Cordelia's Honor - Lois McMaster Bujold [13]
"Do you want to sit there and rub two sticks together? I suppose I had better do something about the crater, though."
He thought a moment, then trotted away over the edge of the little valley. Cordelia sat down beside Dubauer, putting an arm around his shoulders and hunching in anticipation.
Vorkosigan shot back over the rim at a dead run, and hit the ground rolling. There was a brilliant blue-white flash, and a boom that shook the ground. A large column of smoke, dust, and steam rose into the air, and pebbles, dirt, and bits of melted sand began to patter down like rain all around. Vorkosigan disappeared over the edge again, and returned shortly with a fine flaming torch.
Cordelia went for a peek at the damage. Vorkosigan had placed the short-circuited cartridge upstream about a hundred meters, at the outer edge of a bend where the swift little river curved away to the east. The explosion had left a spectacular glass-lined crater some fifteen meters wide and five deep that was still smoking. As she watched, the stream eroded its edge and poured in, billowing steam. In an hour it would be scoured into a natural-looking backwater.
"Not bad," she murmured approvingly.
By the time the fire burned down to a bed of coals they had cubes of dark red meat on sticks ready to broil.
"How do you like yours?" Vorkosigan asked. "Rare? Medium?"
"I think it had better be well done," suggested Cordelia. "We hadn't completed the parasite survey yet."
Vorkosigan glanced at his cube with a new dubiousness. "Ah. Quite," he said faintly.
They cooked it thoroughly, then sat by the fire and tore into the smoking meat with happy savagery. Even Dubauer managed to feed himself with small chunks. It was gamey and tough, burned on the outside and with a bitter undertaste, but no one suggested a side dish of either oatmeal or blue cheese dressing.
Cordelia's humor was touched. Vorkosigan's fatigues were filthy, damp, and splashed with dried blood from hacking up their dinner, as were her own. He had a three-day growth of beard, his face glistened in the firelight with hexaped grease, and he reeked with dried sweat. Barring the beard, she suspected she looked no better, and she knew she smelled no better. She found herself disquietingly aware of his body, muscular, compact, wholly masculine, stirring senses she thought she had suppressed. Best think of something else . . .
"From spaceman to caveman in three days," she meditated aloud. "How we imagine our civilization is in ourselves, when it's really in our things."
Vorkosigan glanced with a twisted smile at the carefully tended Dubauer. "You seem able to carry your civilization on the inside."
Cordelia flushed uncomfortably, glad for the camouflaging firelight. "One does one's duty."
"Some people find their duty more elastic. Or—were you in love with him?"
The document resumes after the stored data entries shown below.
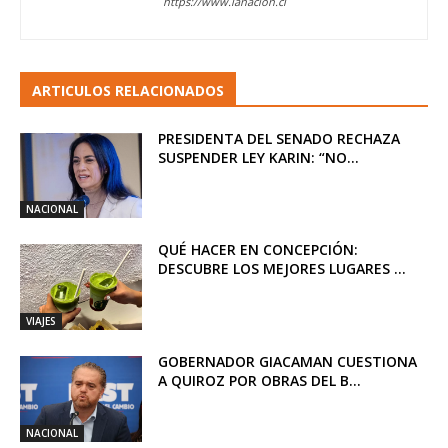
https://www.lanacion.cl
ARTICULOS RELACIONADOS
PRESIDENTA DEL SENADO RECHAZA
SUSPENDER LEY KARIN: “NO...
NACIONAL
QUÉ HACER EN CONCEPCIÓN:
DESCUBRE LOS MEJORES LUGARES ...
VIAJES
GOBERNADOR GIACAMAN CUESTIONA
A QUIROZ POR OBRAS DEL B...
NACIONAL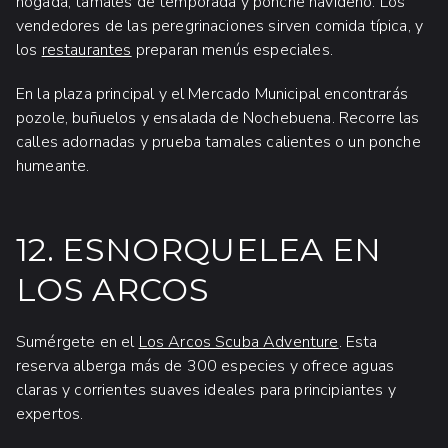
nogada, tamales de temporada y ponche navideño. Los
vendedores de las peregrinaciones sirven comida típica, y
los
restaurantes
preparan menús especiales.
En la plaza principal y el Mercado Municipal encontrarás
pozole, buñuelos y ensalada de Nochebuena. Recorre las
calles adornadas y prueba tamales calientes o un ponche
humeante.
12. ESNORQUELEA EN
LOS ARCOS
Sumérgete en el
Los Arcos Scuba Adventure
. Esta
reserva alberga más de 300 especies y ofrece aguas
claras y corrientes suaves ideales para principiantes y
expertos.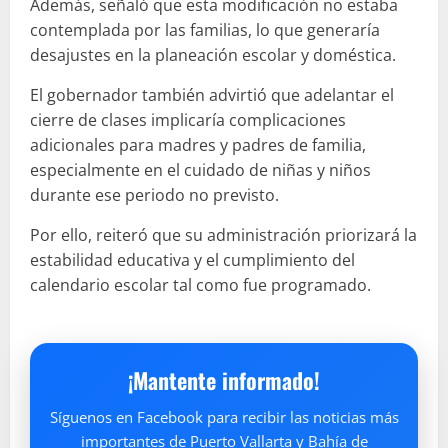
Además, señaló que esta modificación no estaba
contemplada por las familias, lo que generaría
desajustes en la planeación escolar y doméstica.
El gobernador también advirtió que adelantar el
cierre de clases implicaría complicaciones
adicionales para madres y padres de familia,
especialmente en el cuidado de niñas y niños
durante ese periodo no previsto.
Por ello, reiteró que su administración priorizará la
estabilidad educativa y el cumplimiento del
calendario escolar tal como fue programado.
¡Mantente informado!
Síguenos en Facebook para recibir las noticias más
importantes de Puerto Vallarta y Bahía de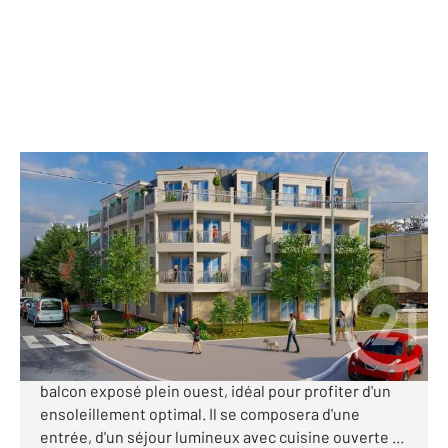
STE GENEVIEVE DES BOIS 91
2
42,60 m
, 2 pièces
Ref : 24318
Appartement F2 à vendre
200 000 €
Découvrez ce superbe appartement 2 pièces situé
au 1er étage d'une future résidence intimiste, avec
balcon exposé plein ouest, idéal pour profiter d'un
ensoleillement optimal. Il se composera d'une
entrée, d'un séjour lumineux avec cuisine ouverte ...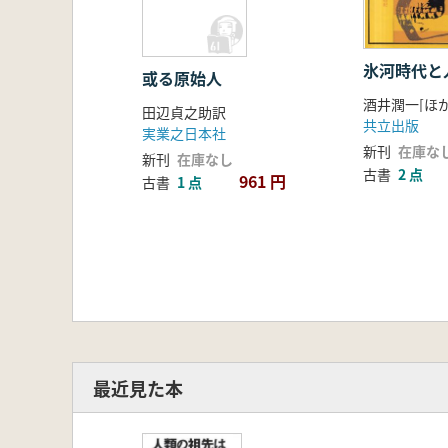
氷河時代と人
或る原始人
酒井潤一[ほか
田辺貞之助訳
共立出版
実業之日本社
新刊
在庫な
新刊
在庫なし
古書
2 点
961 円
古書
1 点
最近見た本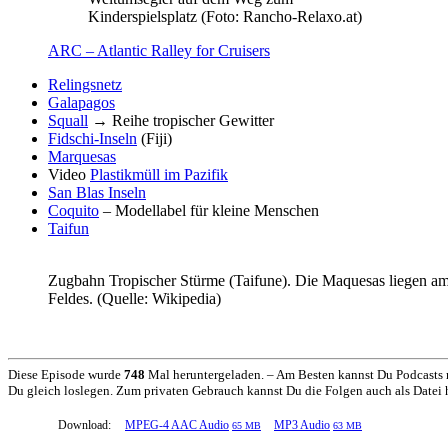
Kinderspielsplatz (Foto: Rancho-Relaxo.at)
ARC – Atlantic Ralley for Cruisers
Relingsnetz
Galapagos
Squall
→ Reihe tropischer Gewitter
Fidschi-Inseln
(Fiji)
Marquesas
Video
Plastikmüll im Pazifik
San Blas Inseln
Coquito
– Modellabel für kleine Menschen
Taifun
Zugbahn Tropischer Stürme (Taifune). Die Maquesas liegen am
Feldes. (Quelle: Wikipedia)
Diese Episode wurde
748
Mal heruntergeladen. – Am Besten kannst Du Podcasts 
Du gleich loslegen. Zum privaten Gebrauch kannst Du die Folgen auch als Datei her
Download:
MPEG-4 AAC Audio
MP3 Audio
65 MB
63 MB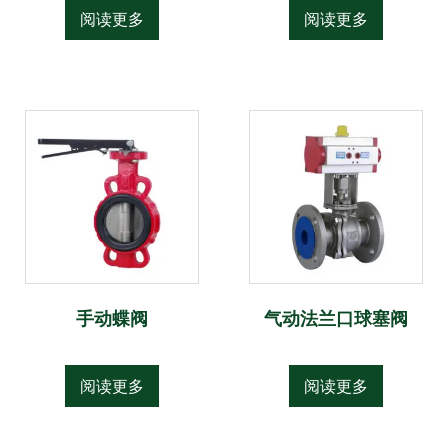
阅读更多
阅读更多
手动蝶阀
气动法兰口球塞阀
阅读更多
阅读更多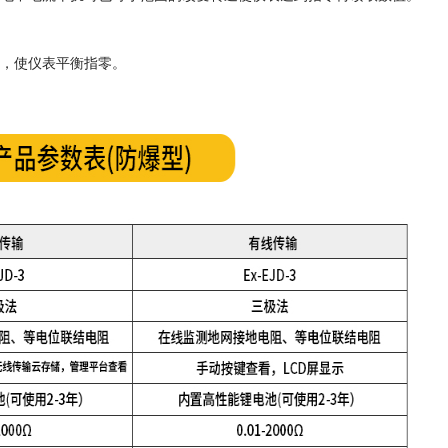
，使仪表平衡指零。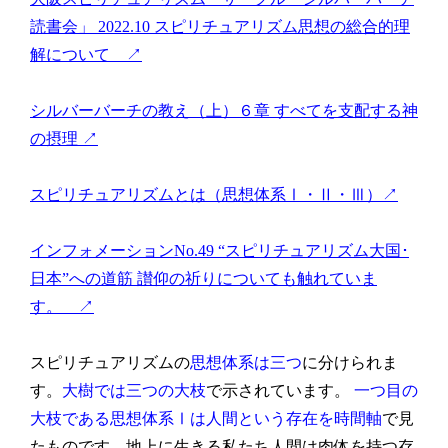
読書会」 2022.10 スピリチュアリズム思想の総合的理
解について ↗
シルバーバーチの教え（上）６章 すべてを支配する神
の摂理 ↗
スピリチュアリズムとは（思想体系Ⅰ・Ⅱ・Ⅲ）↗
インフォメーションNo.49 “スピリチュアリズム大国･
日本”への道筋 讃仰の祈りについても触れていま
す。 ↗
スピリチュアリズムの
思想体系は三つ
に分けられま
す。
大樹では三つの大枝
で示されています。
一つ目の
大枝である思想体系Ⅰは人間という存在を時間軸
で見
たものです。地上に生きる私たち人間は肉体を持つ存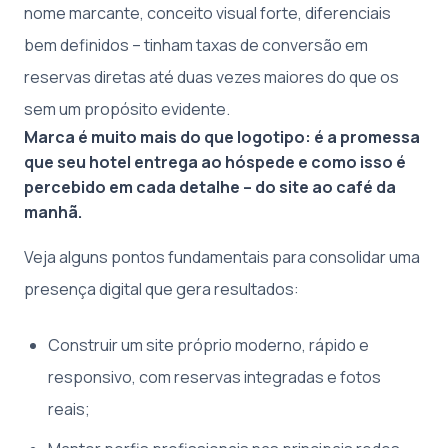
nome marcante, conceito visual forte, diferenciais
bem definidos – tinham taxas de conversão em
reservas diretas até duas vezes maiores do que os
sem um propósito evidente.
Marca é muito mais do que logotipo: é a promessa
que seu hotel entrega ao hóspede e como isso é
percebido em cada detalhe – do site ao café da
manhã.
Veja alguns pontos fundamentais para consolidar uma
presença digital que gera resultados:
Construir um site próprio moderno, rápido e
responsivo, com reservas integradas e fotos
reais;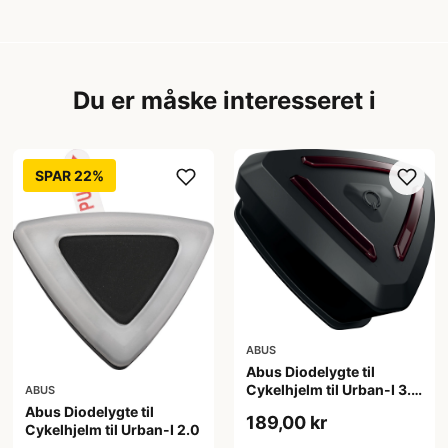
Du er måske interesseret i
SPAR 22%
ABUS
Abus Diodelygte til
Cykelhjelm til Urban-I 3.0
ABUS
ACE
Abus Diodelygte til
189,00 kr
Cykelhjelm til Urban-I 2.0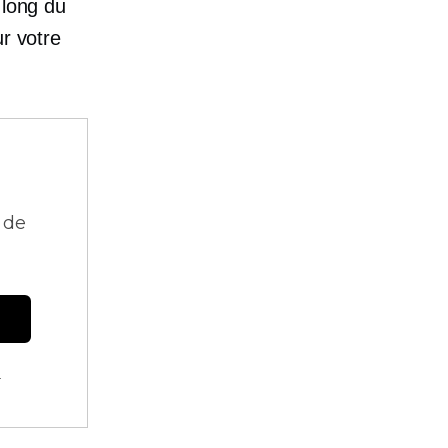
 long du
ur votre
 de
.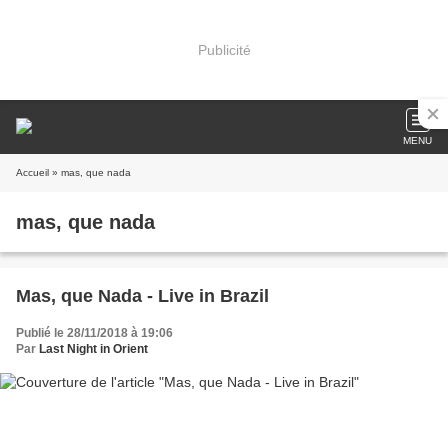
Publicité
MENU
Accueil
» mas, que nada
mas, que nada
Mas, que Nada - Live in Brazil
Publié le 28/11/2018 à 19:06
Par
Last Night in Orient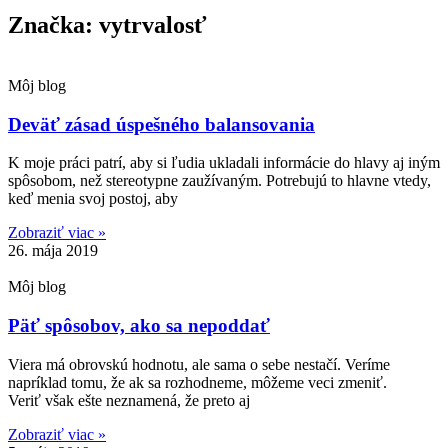
Značka: vytrvalosť
Môj blog
Deväť zásad úspešného balansovania
K moje práci patrí, aby si ľudia ukladali informácie do hlavy aj iným
spôsobom, než stereotypne zaužívaným. Potrebujú to hlavne vtedy,
keď menia svoj postoj, aby
Zobraziť viac »
26. mája 2019
Môj blog
Päť spôsobov, ako sa nepoddať
Viera má obrovskú hodnotu, ale sama o sebe nestačí. Veríme
napríklad tomu, že ak sa rozhodneme, môžeme veci zmeniť.
Veriť však ešte neznamená, že preto aj
Zobraziť viac »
"With Dubauer? Heavens, no! I'm no cradle snatcher. He was a good kid, though. I'd like to get him home to his family."
"Do you have a family?"
"Sure. My mom and brother, back home on Beta Colony. My dad used to be in the Survey too."
"Was he one of those who never came back?"
"No, he died in a shuttleport accident, not ten kilometers from home. He'd been home on leave, and was just reporting back."
"My condolences."
"Oh, that was years and years ago." Getting a little personal, isn't he? she thought. But it was better than trying to deflect military interrogation. She hoped fervently that the subject, say, of the latest Betan equipment would not come up. "How about you? Do you have a family?" It suddenly occurred to her that this phrase was also a polite way of asking, Are you married?
"My father lives. He is Count Vorkosigan. My mother was half Betan, you know," he offered hesitantly.
Cordelia decided that if Vorkosigan, full of military curtness, was formidable, Vorkosigan trying to make himself pleasant was truly terrifying. But curiosity overcame the urge to cut the conversation short. "That's unusual. How did that happen?"